Metadata produced: filename, extension, page_count, title, author.


Metadata Functions

generate_doc_id(content, source_path=None)

Generate a deterministic 16-character hex document ID from SHA-256.

Parameter Type Default Description
content str required Full document text
source_path str \| None None File path used as uniqueness salt

Returns: str -- 16-character hex string.

generate_chunk_id(doc_id, chunk_index)

Generate a chunk ID in the format "{doc_id}-chunk-{chunk_index}".

Parameter Type Default Description
doc_id str required Parent document ID
chunk_index int required Zero-based chunk index

Returns: str

extract_chunk_metadata(chunk_text, chunk_index, total_chunks, doc_id, doc_metadata=None)

Build standard metadata for a single chunk.

Parameter Type Default Description
chunk_text str required Chunk text content
chunk_index int required Zero-based chunk position
total_chunks int required Total chunks in document
doc_id str required Parent document ID
doc_metadata dict[str, Any] \| None None Document-level metadata

Returns: dict[str, Any] with keys: parent_doc_id, chunk_index, total_chunks, word_count, char_count, plus propagated doc metadata (prefixed with doc_).


MetadataEnricher

Chain of user-provided metadata enrichment functions.

class MetadataEnricher(
    enrichers: list[Callable[[str, int, int, dict[str, Any]], dict[str, Any]]] | None = None,
)
Parameter Type Default Description
enrichers list[Callable] \| None None Initial list of enricher functions

Each enricher callable has signature: (text: str, chunk_index: int, total_chunks: int, metadata: dict) -> dict

Methods

add(fn)

Register an additional enricher function.

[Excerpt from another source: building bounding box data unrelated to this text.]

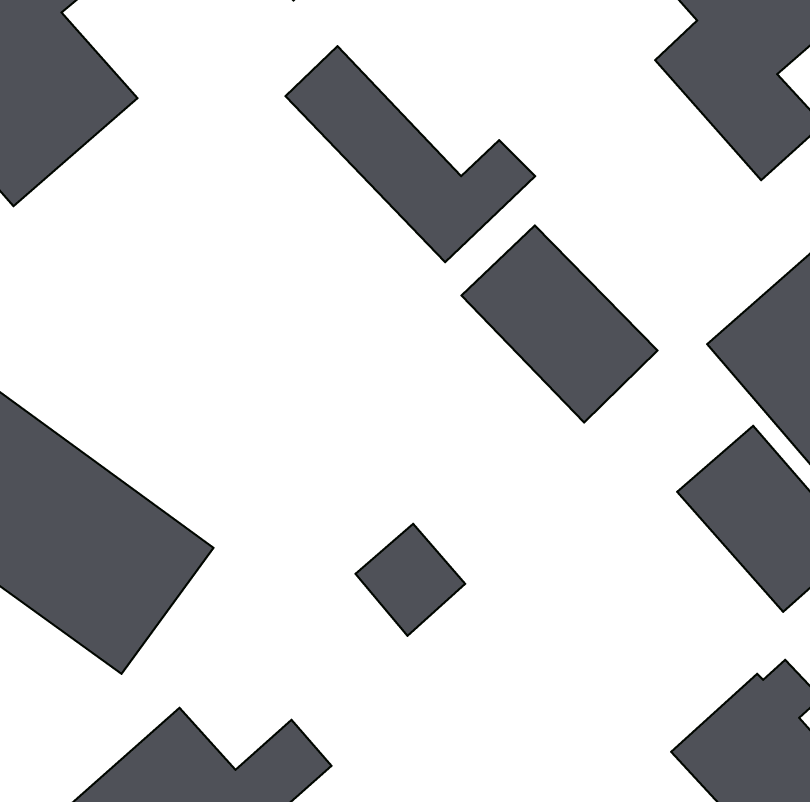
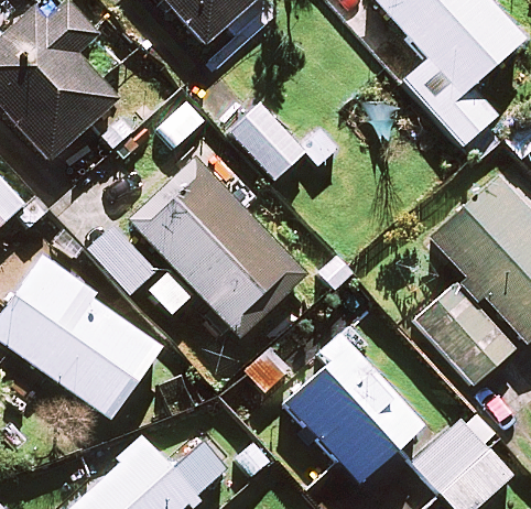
building: none -> [129,160,304,337]
building: [462,226,657,422] -> none
building: none -> [286,332,425,484]

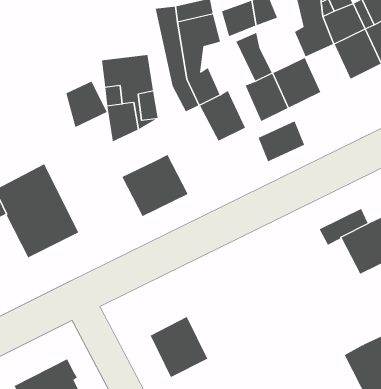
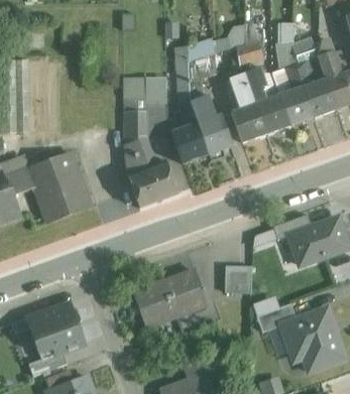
building: none -> [243,68,263,105]
building: none -> [277,89,310,124]
building: [65,81,108,128] -> [123,136,153,170]
building: none -> [167,123,204,161]
building: [258,121,305,162] -> none
building: none -> [225,267,251,294]
building: none -> [164,272,207,316]
building: none -> [256,304,296,334]

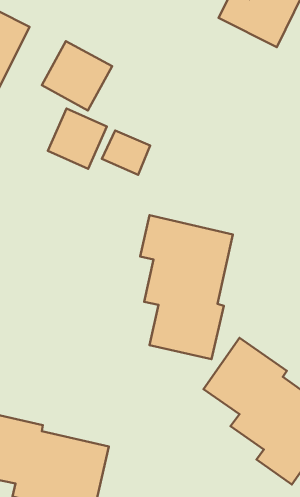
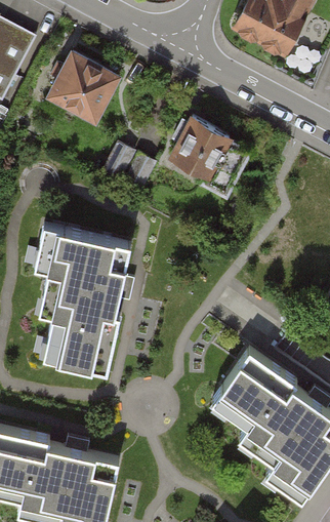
building: none -> [170,119,248,189]
building: [48,109,107,169] -> none
building: [140,215,233,359] -> [33,229,127,375]

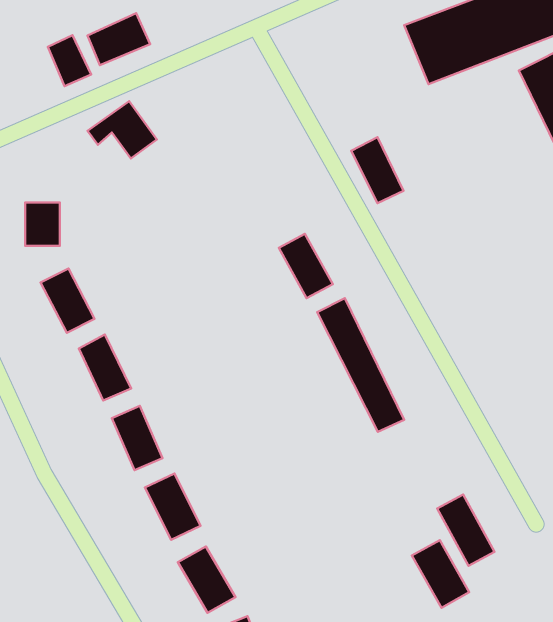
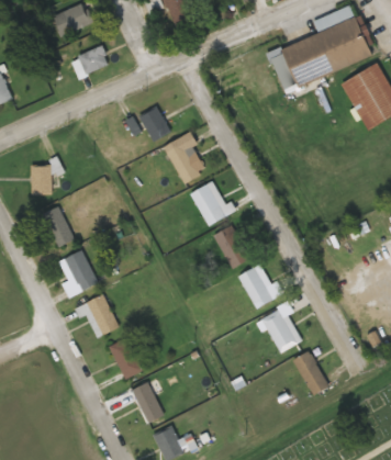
building: [48,35,91,86] -> none
building: [87,101,157,159] -> [127,104,171,141]
building: [351,137,403,203] -> [167,142,200,183]
building: [412,540,469,608] -> [260,308,297,351]

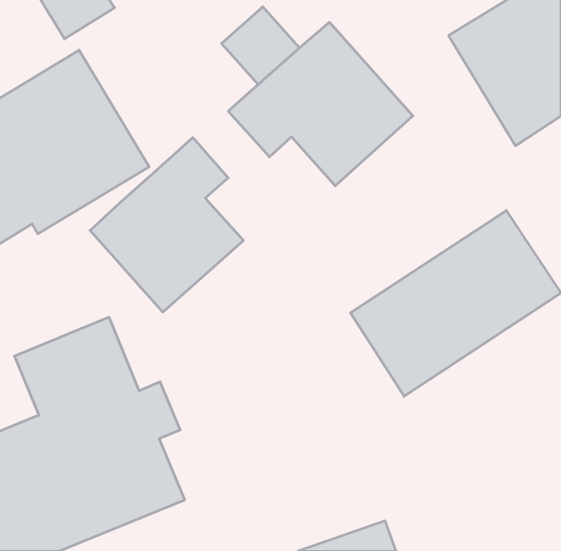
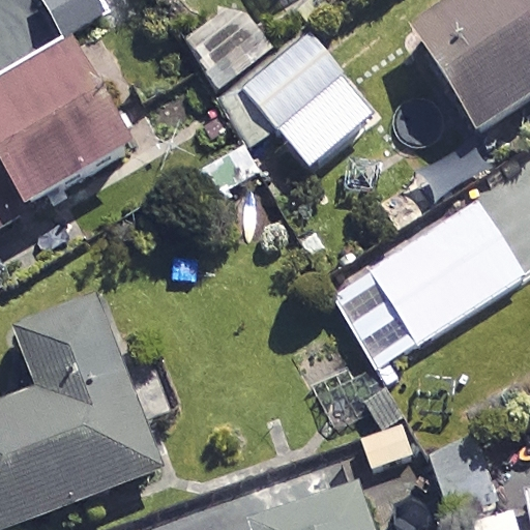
building: [90,138,243,312] -> none

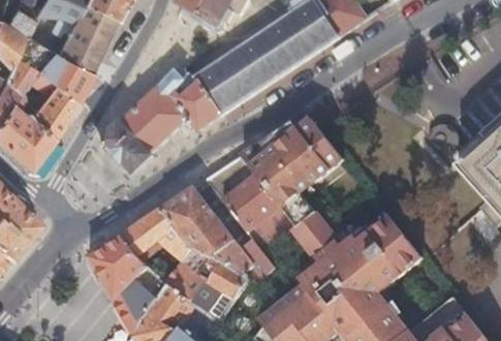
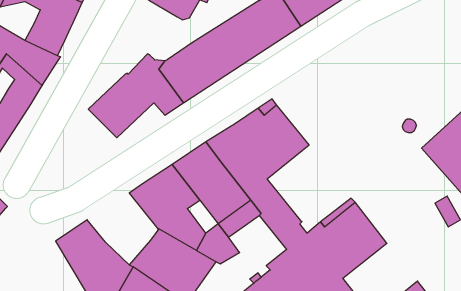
building: [100,122,150,172] -> none
building: [118,208,190,280] -> none

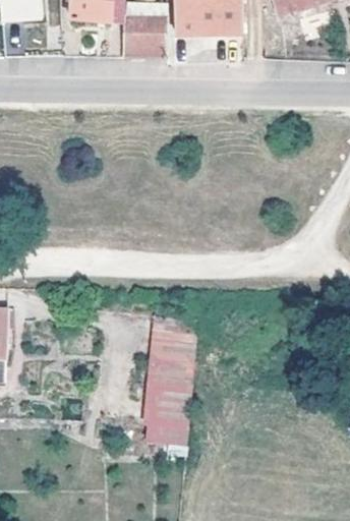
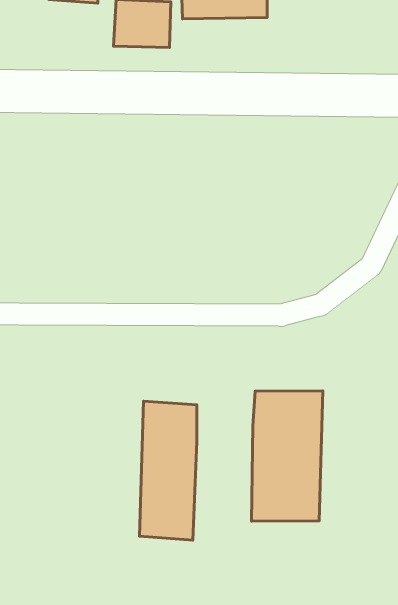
building: none -> [252,391,323,521]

enrich(text, chunk_index, total_chunks, metadata)

Run all enrichers in order, threading metadata through. Returns the enriched metadata dict.


ParentExpander

Post-processor that expands child chunks back to parent text, deduplicating by parent_id.

class ParentExpander(
    keep_child: bool = False,
)
Parameter Type Default Description
keep_child bool False Keep original child content in original_child_content metadata

Methods

process(items, query=None)

Expand child chunks to parent text. Items with is_child_chunk in metadata have their content replaced with parent_text. Multiple children from the same parent are deduplicated (first occurrence wins).

Parameter Type Default Description
items list[ContextItem] required Items to post-process
query QueryBundle \| None None Original query (unused)

Returns: list[ContextItem]